He never quite came to grips with splitting up. At the start, she’d been pretty and sexy and had a desire to see the world. She was a college graduate, but was never really on his intellectual level, something he knew from the start. Well, maybe that was unfair, but she read very little and watched a lot of TV, and she seemed to have not the slightest curiosity about his work, although he really couldn’t have told her anything specific anyway. She wanted kids, and he did, too, but after three miscarriages, the last of which almost killed her, the doctors told them that she could never have them. She’d changed after that, although he’d told her that it didn’t make any difference to him. Somehow, she seemed to blame him for her enforced barrenness, although it was clearly the fault of no one. Her irrationality became progressively worse and painful to him. It was his fault she could not bear children, yet somehow this made her, in her own eyes, less a woman, and she dreamed up all sorts of paranoid fantasies that he was having affairs all over the place. She became increasingly bitter, and frigid.
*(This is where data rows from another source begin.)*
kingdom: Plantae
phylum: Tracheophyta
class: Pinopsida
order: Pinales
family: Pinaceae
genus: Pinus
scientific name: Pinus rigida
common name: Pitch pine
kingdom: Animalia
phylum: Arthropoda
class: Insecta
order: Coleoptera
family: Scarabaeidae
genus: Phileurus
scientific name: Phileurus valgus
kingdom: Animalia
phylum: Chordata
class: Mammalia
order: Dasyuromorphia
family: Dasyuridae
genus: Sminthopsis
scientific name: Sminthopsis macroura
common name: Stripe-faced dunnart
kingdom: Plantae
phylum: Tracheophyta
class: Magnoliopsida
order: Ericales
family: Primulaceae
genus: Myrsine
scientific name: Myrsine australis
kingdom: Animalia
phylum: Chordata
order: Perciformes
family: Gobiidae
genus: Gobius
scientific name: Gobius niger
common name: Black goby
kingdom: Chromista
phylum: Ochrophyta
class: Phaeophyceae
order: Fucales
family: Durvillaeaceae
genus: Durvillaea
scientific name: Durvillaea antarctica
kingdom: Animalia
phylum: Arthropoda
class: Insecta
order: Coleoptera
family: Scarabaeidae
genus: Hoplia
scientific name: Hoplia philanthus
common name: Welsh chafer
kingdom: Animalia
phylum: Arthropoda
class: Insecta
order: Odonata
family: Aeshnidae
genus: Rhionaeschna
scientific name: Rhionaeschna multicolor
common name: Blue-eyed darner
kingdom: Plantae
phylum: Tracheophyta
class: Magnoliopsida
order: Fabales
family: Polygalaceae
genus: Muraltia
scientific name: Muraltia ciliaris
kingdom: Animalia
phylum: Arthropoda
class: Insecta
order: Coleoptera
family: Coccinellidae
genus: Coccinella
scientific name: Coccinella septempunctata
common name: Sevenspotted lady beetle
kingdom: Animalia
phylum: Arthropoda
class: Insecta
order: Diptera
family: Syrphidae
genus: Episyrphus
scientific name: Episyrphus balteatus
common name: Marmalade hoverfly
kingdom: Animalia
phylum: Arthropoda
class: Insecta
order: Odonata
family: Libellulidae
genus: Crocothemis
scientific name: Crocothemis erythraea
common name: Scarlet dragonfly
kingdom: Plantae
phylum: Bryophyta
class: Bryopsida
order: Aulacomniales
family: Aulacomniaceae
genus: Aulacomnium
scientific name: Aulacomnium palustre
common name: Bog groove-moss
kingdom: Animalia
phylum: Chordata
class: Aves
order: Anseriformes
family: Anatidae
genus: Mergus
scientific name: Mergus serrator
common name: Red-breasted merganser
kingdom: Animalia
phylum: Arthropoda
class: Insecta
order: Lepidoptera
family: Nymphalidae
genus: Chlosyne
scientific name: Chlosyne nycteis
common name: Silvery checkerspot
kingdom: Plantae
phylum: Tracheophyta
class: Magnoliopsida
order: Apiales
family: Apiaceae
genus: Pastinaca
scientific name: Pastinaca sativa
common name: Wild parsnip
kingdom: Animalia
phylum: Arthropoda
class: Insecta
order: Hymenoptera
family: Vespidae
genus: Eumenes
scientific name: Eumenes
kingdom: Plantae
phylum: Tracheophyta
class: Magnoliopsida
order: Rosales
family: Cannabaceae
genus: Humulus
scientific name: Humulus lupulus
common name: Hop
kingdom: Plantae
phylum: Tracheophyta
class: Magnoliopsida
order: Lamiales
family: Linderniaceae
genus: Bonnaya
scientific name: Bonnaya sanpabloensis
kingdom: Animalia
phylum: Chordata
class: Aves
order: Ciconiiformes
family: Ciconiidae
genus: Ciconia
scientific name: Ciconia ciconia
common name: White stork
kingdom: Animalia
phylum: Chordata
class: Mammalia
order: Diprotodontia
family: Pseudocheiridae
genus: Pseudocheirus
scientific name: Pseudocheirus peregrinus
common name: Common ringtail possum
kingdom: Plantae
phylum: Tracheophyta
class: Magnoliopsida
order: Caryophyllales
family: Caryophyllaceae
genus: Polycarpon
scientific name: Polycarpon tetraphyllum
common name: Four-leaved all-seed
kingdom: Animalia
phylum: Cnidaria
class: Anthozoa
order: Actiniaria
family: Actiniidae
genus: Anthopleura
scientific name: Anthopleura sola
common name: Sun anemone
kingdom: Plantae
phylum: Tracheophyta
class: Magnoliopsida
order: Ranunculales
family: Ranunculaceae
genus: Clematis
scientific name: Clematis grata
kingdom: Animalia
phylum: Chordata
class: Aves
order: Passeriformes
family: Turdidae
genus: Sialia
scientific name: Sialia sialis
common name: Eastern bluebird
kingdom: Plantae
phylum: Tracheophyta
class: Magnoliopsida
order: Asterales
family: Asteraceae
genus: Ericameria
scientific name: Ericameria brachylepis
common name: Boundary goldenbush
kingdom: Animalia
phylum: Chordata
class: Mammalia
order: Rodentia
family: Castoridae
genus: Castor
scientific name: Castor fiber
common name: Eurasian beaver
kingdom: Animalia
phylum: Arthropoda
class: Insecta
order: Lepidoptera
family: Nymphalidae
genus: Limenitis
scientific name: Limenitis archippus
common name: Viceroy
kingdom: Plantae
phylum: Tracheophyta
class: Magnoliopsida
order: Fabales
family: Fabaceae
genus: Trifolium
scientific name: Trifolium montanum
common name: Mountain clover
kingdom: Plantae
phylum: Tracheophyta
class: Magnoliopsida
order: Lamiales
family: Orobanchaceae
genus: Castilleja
Ultimately, he’d given up, inventing excuses not to be home, and, eventually, he’d had an affair. She never knew for sure, but when you’re accused of something incessantly, you don’t incur a penalty for really doing it. Ultimately, they’d had a final blow-up, and that had been that. The temporary alimony she’d been awarded had stopped three years ago, with the last check going to an address in San Francisco, and he had no idea where she was or what she was doing now.

The funny thing was, he still loved her—or, rather, he loved the woman he’d married and hated what she’d become. He’d been faithful to her through all the good years, and if she’d accepted things, he’d have remained so, or at least he liked to believe he would have. He’d certainly had a series of strictly physical affairs since, but he found it impossible to get really close to another woman. He wanted some permanence, perhaps even a kid or two before he was too old to see them grow up, but he couldn’t take the plunge again. He was, he knew, just too afraid that it might all happen again, and that would be more than he could stand.